Your output must match the records exactly, line for line.

** Available records follows **

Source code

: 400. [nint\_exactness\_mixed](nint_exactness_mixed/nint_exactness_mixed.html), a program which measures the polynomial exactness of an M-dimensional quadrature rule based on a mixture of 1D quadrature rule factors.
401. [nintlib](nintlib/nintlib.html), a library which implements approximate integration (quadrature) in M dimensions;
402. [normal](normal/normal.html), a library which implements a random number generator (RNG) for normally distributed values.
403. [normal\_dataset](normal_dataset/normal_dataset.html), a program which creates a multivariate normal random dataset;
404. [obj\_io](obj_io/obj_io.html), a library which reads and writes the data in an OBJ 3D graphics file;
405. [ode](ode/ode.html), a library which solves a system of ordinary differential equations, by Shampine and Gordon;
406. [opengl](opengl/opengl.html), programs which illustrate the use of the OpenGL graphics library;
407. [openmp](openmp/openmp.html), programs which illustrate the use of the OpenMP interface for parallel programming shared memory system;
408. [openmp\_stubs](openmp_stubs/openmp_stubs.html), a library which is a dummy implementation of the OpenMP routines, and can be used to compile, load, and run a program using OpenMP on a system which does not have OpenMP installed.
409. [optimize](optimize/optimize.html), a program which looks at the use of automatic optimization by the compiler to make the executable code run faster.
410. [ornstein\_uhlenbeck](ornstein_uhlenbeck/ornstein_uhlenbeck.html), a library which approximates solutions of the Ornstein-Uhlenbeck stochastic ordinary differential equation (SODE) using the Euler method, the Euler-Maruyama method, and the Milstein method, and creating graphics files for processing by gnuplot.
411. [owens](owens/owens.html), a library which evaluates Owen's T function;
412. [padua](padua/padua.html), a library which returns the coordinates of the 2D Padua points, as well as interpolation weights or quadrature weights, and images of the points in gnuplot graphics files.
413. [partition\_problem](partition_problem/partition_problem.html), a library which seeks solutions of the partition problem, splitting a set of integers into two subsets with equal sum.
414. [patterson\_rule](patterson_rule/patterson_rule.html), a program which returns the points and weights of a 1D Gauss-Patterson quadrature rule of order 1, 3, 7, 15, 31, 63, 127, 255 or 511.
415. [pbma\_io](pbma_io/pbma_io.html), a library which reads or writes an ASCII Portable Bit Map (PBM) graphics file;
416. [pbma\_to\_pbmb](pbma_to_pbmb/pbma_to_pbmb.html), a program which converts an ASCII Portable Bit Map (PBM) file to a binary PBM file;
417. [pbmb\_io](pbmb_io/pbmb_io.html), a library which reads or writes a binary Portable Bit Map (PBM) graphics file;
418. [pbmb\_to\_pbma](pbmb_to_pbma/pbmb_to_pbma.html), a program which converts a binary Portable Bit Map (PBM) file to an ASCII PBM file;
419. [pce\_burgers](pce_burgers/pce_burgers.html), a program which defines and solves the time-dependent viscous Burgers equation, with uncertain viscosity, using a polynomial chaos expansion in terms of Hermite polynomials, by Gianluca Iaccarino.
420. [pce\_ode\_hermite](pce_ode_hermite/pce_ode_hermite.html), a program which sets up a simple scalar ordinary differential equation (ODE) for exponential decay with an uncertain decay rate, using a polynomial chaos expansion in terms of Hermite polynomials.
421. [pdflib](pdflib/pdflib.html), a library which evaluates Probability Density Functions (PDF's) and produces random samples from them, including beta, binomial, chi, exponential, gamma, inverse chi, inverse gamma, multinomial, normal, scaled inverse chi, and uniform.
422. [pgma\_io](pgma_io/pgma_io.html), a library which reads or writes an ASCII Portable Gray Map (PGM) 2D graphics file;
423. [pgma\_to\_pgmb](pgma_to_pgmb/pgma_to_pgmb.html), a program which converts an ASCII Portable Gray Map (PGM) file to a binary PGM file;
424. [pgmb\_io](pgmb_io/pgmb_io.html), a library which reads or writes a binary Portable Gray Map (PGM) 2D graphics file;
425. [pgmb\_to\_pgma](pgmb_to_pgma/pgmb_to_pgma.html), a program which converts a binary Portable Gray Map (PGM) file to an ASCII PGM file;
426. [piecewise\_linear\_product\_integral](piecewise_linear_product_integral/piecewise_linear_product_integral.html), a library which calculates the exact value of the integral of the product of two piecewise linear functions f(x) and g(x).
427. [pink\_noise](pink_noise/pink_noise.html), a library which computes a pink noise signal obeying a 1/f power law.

** End of Available records **

__Task output__.
Source code

: 400. [nint\_exactness\_mixed](nint_exactness_mixed/nint_exactness_mixed.html), a program which measures the polynomial exactness of an M-dimensional quadrature rule based on a mixture of 1D quadrature rule factors.
401. [nintlib](nintlib/nintlib.html), a library which implements approximate integration (quadrature) in M dimensions;
402. [normal](normal/normal.html), a library which implements a random number generator (RNG) for normally distributed values.
403. [normal\_dataset](normal_dataset/normal_dataset.html), a program which creates a multivariate normal random dataset;
404. [obj\_io](obj_io/obj_io.html), a library which reads and writes the data in an OBJ 3D graphics file;
405. [ode](ode/ode.html), a library which solves a system of ordinary differential equations, by Shampine and Gordon;
406. [opengl](opengl/opengl.html), programs which illustrate the use of the OpenGL graphics library;
407. [openmp](openmp/openmp.html), programs which illustrate the use of the OpenMP interface for parallel programming shared memory system;
408. [openmp\_stubs](openmp_stubs/openmp_stubs.html), a library which is a dummy implementation of the OpenMP routines, and can be used to compile, load, and run a program using OpenMP on a system which does not have OpenMP installed.
409. [optimize](optimize/optimize.html), a program which looks at the use of automatic optimization by the compiler to make the executable code run faster.
410. [ornstein\_uhlenbeck](ornstein_uhlenbeck/ornstein_uhlenbeck.html), a library which approximates solutions of the Ornstein-Uhlenbeck stochastic ordinary differential equation (SODE) using the Euler method, the Euler-Maruyama method, and the Milstein method, and creating graphics files for processing by gnuplot.
411. [owens](owens/owens.html), a library which evaluates Owen's T function;
412. [padua](padua/padua.html), a library which returns the coordinates of the 2D Padua points, as well as interpolation weights or quadrature weights, and images of the points in gnuplot graphics files.
413. [partition\_problem](partition_problem/partition_problem.html), a library which seeks solutions of the partition problem, splitting a set of integers into two subsets with equal sum.
414. [patterson\_rule](patterson_rule/patterson_rule.html), a program which returns the points and weights of a 1D Gauss-Patterson quadrature rule of order 1, 3, 7, 15, 31, 63, 127, 255 or 511.
415. [pbma\_io](pbma_io/pbma_io.html), a library which reads or writes an ASCII Portable Bit Map (PBM) graphics file;
416. [pbma\_to\_pbmb](pbma_to_pbmb/pbma_to_pbmb.html), a program which converts an ASCII Portable Bit Map (PBM) file to a binary PBM file;
417. [pbmb\_io](pbmb_io/pbmb_io.html), a library which reads or writes a binary Portable Bit Map (PBM) graphics file;
418. [pbmb\_to\_pbma](pbmb_to_pbma/pbmb_to_pbma.html), a program which converts a binary Portable Bit Map (PBM) file to an ASCII PBM file;
419. [pce\_burgers](pce_burgers/pce_burgers.html), a program which defines and solves the time-dependent viscous Burgers equation, with uncertain viscosity, using a polynomial chaos expansion in terms of Hermite polynomials, by Gianluca Iaccarino.
420. [pce\_ode\_hermite](pce_ode_hermite/pce_ode_hermite.html), a program which sets up a simple scalar ordinary differential equation (ODE) for exponential decay with an uncertain decay rate, using a polynomial chaos expansion in terms of Hermite polynomials.
421. [pdflib](pdflib/pdflib.html), a library which evaluates Probability Density Functions (PDF's) and produces random samples from them, including beta, binomial, chi, exponential, gamma, inverse chi, inverse gamma, multinomial, normal, scaled inverse chi, and uniform.
422. [pgma\_io](pgma_io/pgma_io.html), a library which reads or writes an ASCII Portable Gray Map (PGM) 2D graphics file;
423. [pgma\_to\_pgmb](pgma_to_pgmb/pgma_to_pgmb.html), a program which converts an ASCII Portable Gray Map (PGM) file to a binary PGM file;
424. [pgmb\_io](pgmb_io/pgmb_io.html), a library which reads or writes a binary Portable Gray Map (PGM) 2D graphics file;
425. [pgmb\_to\_pgma](pgmb_to_pgma/pgmb_to_pgma.html), a program which converts a binary Portable Gray Map (PGM) file to an ASCII PGM file;
426. [piecewise\_linear\_product\_integral](piecewise_linear_product_integral/piecewise_linear_product_integral.html), a library which calculates the exact value of the integral of the product of two piecewise linear functions f(x) and g(x).
427. [pink\_noise](pink_noise/pink_noise.html), a library which computes a pink noise signal obeying a 1/f power law.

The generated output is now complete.